Speaking hours before the start of the Conservative Party's annual conference in Manchester, he said the public must be able to rely on the police to be "both forceful where necessary, but also helpful and can be trusted".

"It may require that she steps down and that somebody else is able to take over, because I think it is time now for a new broom as it were", the former leader said.

Former Women's Minister Nicky Morgan backed calls by ex-Met Police Chief Superintendent Parm Sandhu for a re-vetting of all serving officers, and said the "test" of whether Dick should continue was how she plans to change the "culture" in the force.
"This is a much broader cultural issue... in all organisations and on our streets as well", she said. "It is just appalling and unacceptable that women and girls do not feel safe when they are walking around, often in broad daylight".

"It's a cultural issue that the police have absolutely got to get to grips with, and frankly that's the test for Cressida Dick", Morgan stressed. "I'd like to hear from her a plan about how she's going to tackle changing the culture in the Met... That's the test for whether she keeps the job or not".

Conservative co-chairman Oliver Dowden said he and Prime Minister Boris Johnson both "profoundly disagreed" with elected Conservative North Yorkshire Police and Crime Commissioner Philip Allott's "stupid" comments that women needed to be more "streetwise". But Dowden stopped short of calling for Allott's replacement, saying he had "rightly apologised".

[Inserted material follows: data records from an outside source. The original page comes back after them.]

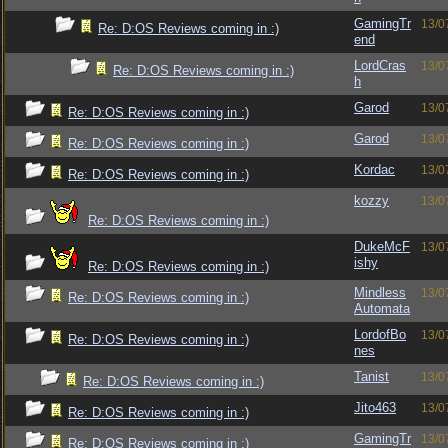
GamingTr
13/0
Re: D:OS Reviews coming in :)
end
LordCras
13/0
Re: D:OS Reviews coming in :)
h
Garod
13/0
Re: D:OS Reviews coming in :)
Garod
13/0
Re: D:OS Reviews coming in :)
Kordac
13/0
Re: D:OS Reviews coming in :)
kozzy
13/0
Re: D:OS Reviews coming in :)
DukeMcF
13/0
ishy
Re: D:OS Reviews coming in :)
Mindless
13/0
Re: D:OS Reviews coming in :)
Automata
LordofBo
13/0
Re: D:OS Reviews coming in :)
nes
Tanist
13/0
Re: D:OS Reviews coming in :)
Jito463
13/0
Re: D:OS Reviews coming in :)
GamingTr
13/0
Re: D:OS Reviews coming in :)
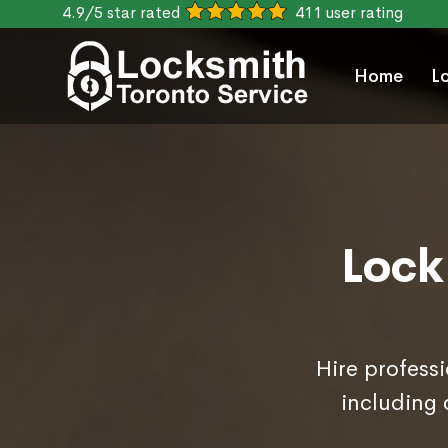
4.9/5 star rated
411 user rating
Home
L
Lock
Hire professi
including 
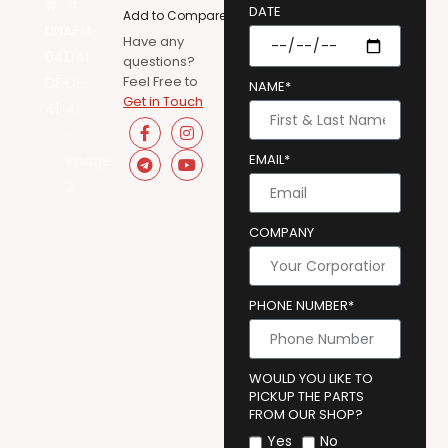
DATE
Add to Compare
Have any
questions?
Feel Free to
NAME*
Get in Touch
EMAIL*
COMPANY
PHONE NUMBER*
WOULD YOU LIKE TO
PICKUP THE PARTS
FROM OUR SHOP?
Yes
No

UK PM Johnson Pledges to 'Get More Rapists Behind Bars' After Sarah Everard's Killer Sentenced
Wayne Couzens was handed down a whole-life sentence on Thursday for the murder of Sarah Everard on Clapham Common in south-west London in March this year.

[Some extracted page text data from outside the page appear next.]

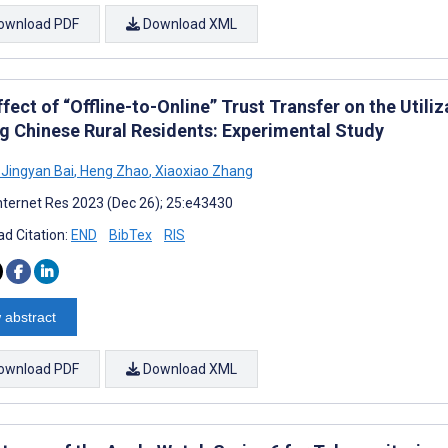
ownload PDF
Download XML
fect of “Offline-to-Online” Trust Transfer on the Utili
 Chinese Rural Residents: Experimental Study
Jingyan Bai
,
Heng Zhao
,
Xiaoxiao Zhang
nternet Res 2023 (Dec 26); 25:e43430
d Citation:
END
BibTex
RIS
 abstract
ownload PDF
Download XML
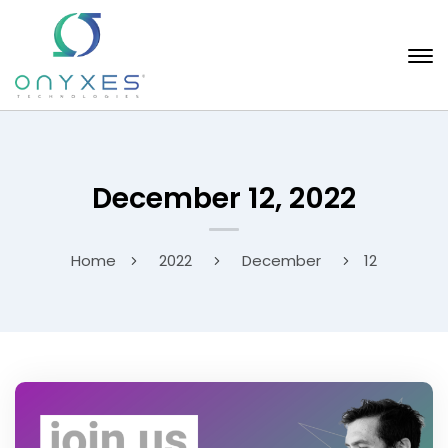
December 12, 2022
Home
2022
December
12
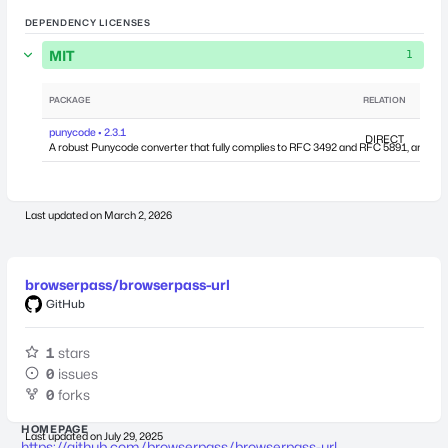
DEPENDENCY LICENSES
MIT
1
PACKAGE
RELATION
DEPEN
punycode • 2.3.1
DIRECT
A robust Punycode converter that fully complies to RFC 3492 and RFC 5891, and works
Last updated on
March 2, 2026
browserpass/browserpass-url
GitHub
1
stars
0
issues
0
forks
HOMEPAGE
Last updated on
July 29, 2025
https://github.com/browserpass/browserpass-url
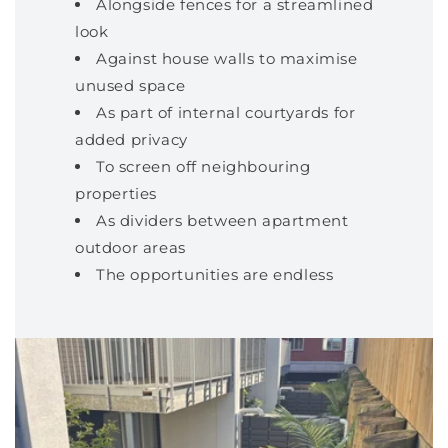
Alongside fences for a streamlined
look
Against house walls to maximise
unused space
As part of internal courtyards for
added privacy
To screen off neighbouring
properties
As dividers between apartment
outdoor areas
The opportunities are endless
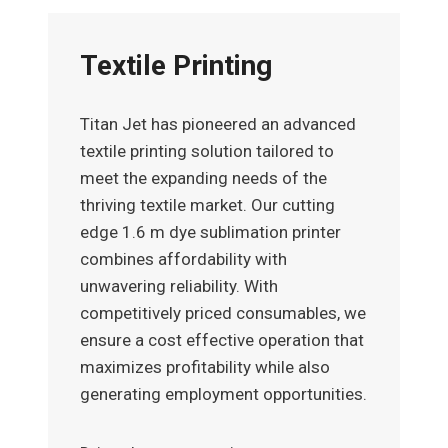
Textile Printing
Titan Jet has pioneered an advanced
textile printing solution tailored to
meet the expanding needs of the
thriving textile market. Our cutting
edge 1.6 m dye sublimation printer
combines affordability with
unwavering reliability. With
competitively priced consumables, we
ensure a cost effective operation that
maximizes profitability while also
generating employment opportunities.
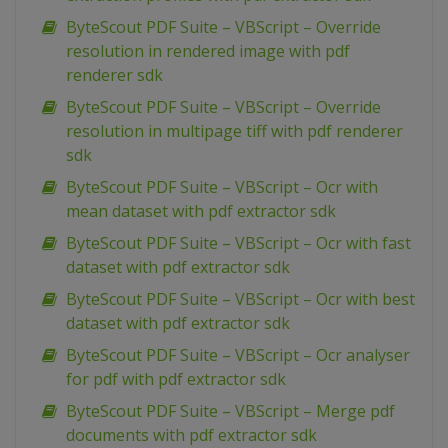
ByteScout PDF Suite – VBScript – Override
resolution in rendered image with pdf
renderer sdk
ByteScout PDF Suite – VBScript – Override
resolution in multipage tiff with pdf renderer
sdk
ByteScout PDF Suite – VBScript – Ocr with
mean dataset with pdf extractor sdk
ByteScout PDF Suite – VBScript – Ocr with fast
dataset with pdf extractor sdk
ByteScout PDF Suite – VBScript – Ocr with best
dataset with pdf extractor sdk
ByteScout PDF Suite – VBScript – Ocr analyser
for pdf with pdf extractor sdk
ByteScout PDF Suite – VBScript – Merge pdf
documents with pdf extractor sdk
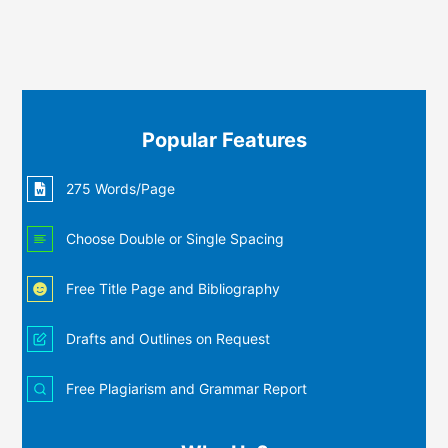
Popular Features
275 Words/Page
Choose Double or Single Spacing
Free Title Page and Bibliography
Drafts and Outlines on Request
Free Plagiarism and Grammar Report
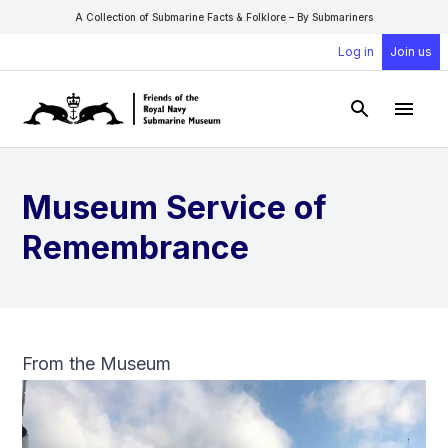
A Collection of Submarine Facts & Folklore – By Submariners
Log in
Join us
Open Sear
Open
Museum Service of
Remembrance
From the Museum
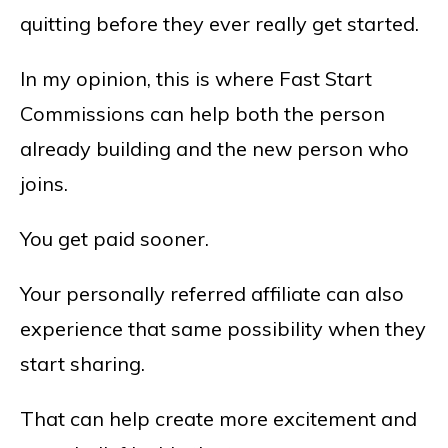
quitting before they ever really get started.
In my opinion, this is where Fast Start
Commissions can help both the person
already building and the new person who
joins.
You get paid sooner.
Your personally referred affiliate can also
experience that same possibility when they
start sharing.
That can help create more excitement and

Couzens, who was a serving police officer at the time, kidnapped Everard under the pretext of arresting her for breaching COVID-19 pandemic regulations, despite being off-duty, out of uniform and alone.

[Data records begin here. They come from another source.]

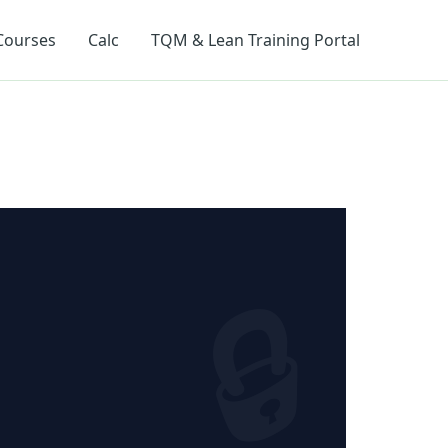
Courses
Calc
TQM & Lean Training Portal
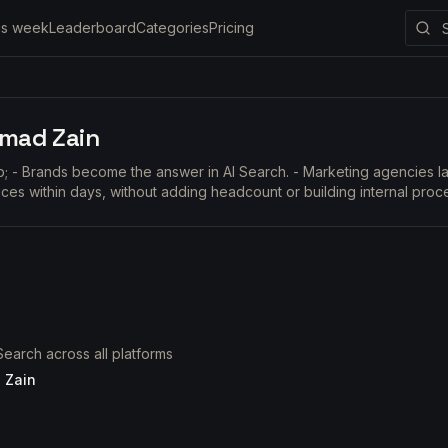
is week
Leaderboard
Categories
Pricing
mad Zain
lp; - Brands become the answer in AI Search. - Marketing agencies
ices within days, without adding headcount or building internal proc
earch across all platforms
 Zain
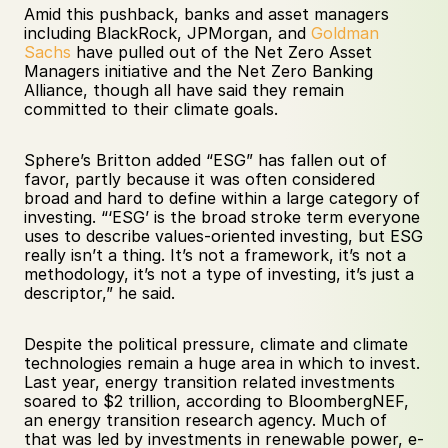
Amid this pushback, banks and asset managers 
including BlackRock, JPMorgan, and 
Goldman 
Sachs
 have pulled out of the Net Zero Asset 
Managers initiative and the Net Zero Banking 
Alliance, though all have said they remain 
committed to their climate goals. 
Sphere’s Britton added “ESG” has fallen out of 
favor, partly because it was often considered 
broad and hard to define within a large category of 
investing. “‘ESG’ is the broad stroke term everyone 
uses to describe values-oriented investing, but ESG 
really isn’t a thing. It’s not a framework, it’s not a 
methodology, it’s not a type of investing, it’s just a 
descriptor,” he said. 
Despite the political pressure, climate and climate 
technologies remain a huge area in which to invest. 
Last year, energy transition related investments 
soared to $2 trillion, according to BloombergNEF, 
an energy transition research agency. Much of 
that was led by investments in renewable power, e-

Dick described the case on Thursday as "one of the most dreadful events" in the Met's 190-year-history and a "gross betrayal of everything policing stands for".
But in March, the commissioner ordered a heavy-handed crackdown on women holding a silent candlelight vigil for Everard on Clapham Common — which, it later emerged, Duchess of Cambridge Kate Middleton attended.
Dick, whose appointment by Labour Mayor of London Sadiq Khan was approved by then-home secretary Amber Rudd, is no stranger to controversy. On 22 July 2005, as a senior commander under Commissioner Sir Ian Blair, she ordered armed officers to shoot dead Brazilian electrician Jean-Charles de Menezes on a London Underground train at Stockwell Station after surveillance officers mistook him for one of the south Asian perpetrators of the previous day's attempted suicide bombings on the network.
Outspoken backbencher IDS was Tory opposition leader from 2001 to 2003, and also served as work and pensions secretary to Prime Minister David Cameron from 2010 to 2016.